Facile synthesis of Mn3[Co(CN)6]2·nH2O nanocrystals for high-performance electrochemical energy storage devices

Abstract

Recently, although great efforts have been committed to enhance the electrochemical performance of supercapacitors (SCs), these devices are still unable to meet our expectations on account of limited working voltage, insufficient cycle life, low mechanical flexibility, and high cost. In this work, we have successfully synthesized several Mn₃[Co(CN)₆]₂·nH₂O nanocrystals by a mild precipitation method at room temperature. These Mn₃[Co(CN)₆]₂·nH₂O nanocrystals, as a novel kind of positive electrode materials, are firstly applied in flexible solid-state electrochemical energy storage devices.
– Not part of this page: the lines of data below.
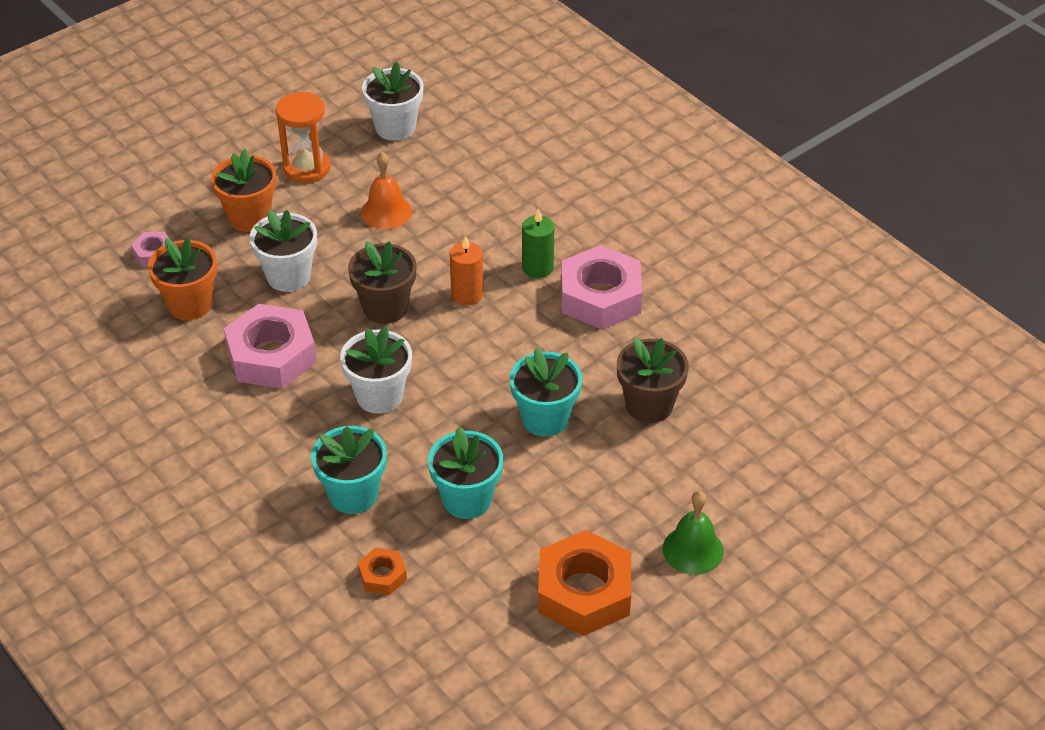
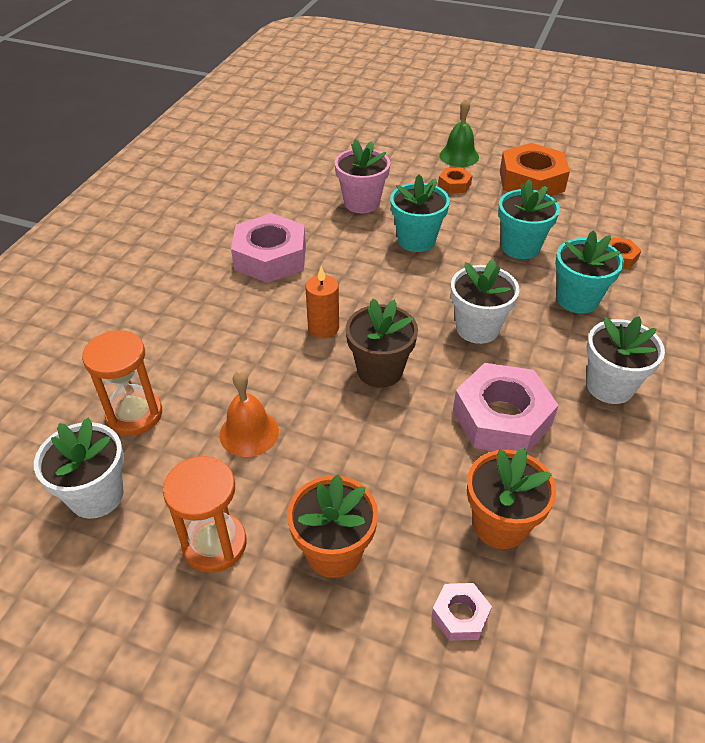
camera: 120 degrees left, 0 degrees up
(288, 276) = (396, 462): white flower pot -> white flower pot (609, 386)
(457, 160) = (134, 414): none -> orange hourglass
(537, 267) = (260, 301): green candle -> none
(629, 508) = (454, 185): none -> orange nut
(649, 405) = (361, 203): brown flower pot -> pink flower pot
The best one of the as-assembled devices based on the as-prepared Mn₃[Co(CN)₆]₂·nH₂O nanocrystals shows high electrochemical performance activity, which offers the highest volumetric energy density of 4.69 mW h cm⁻³ at 1.0 mA cm⁻² and exhibits the largest power density of 177.1 mW cm⁻³ at 20.0 mA cm⁻². Remarkably, the device displayed wonderful mechanical flexibility as the bending angle range from 0° to 180°. Moreover, the device demonstrated little capacitance change over 7000 cycles at 1.0 mA cm⁻², and exhibited a great cycling stability with 96.1% capacitance retention.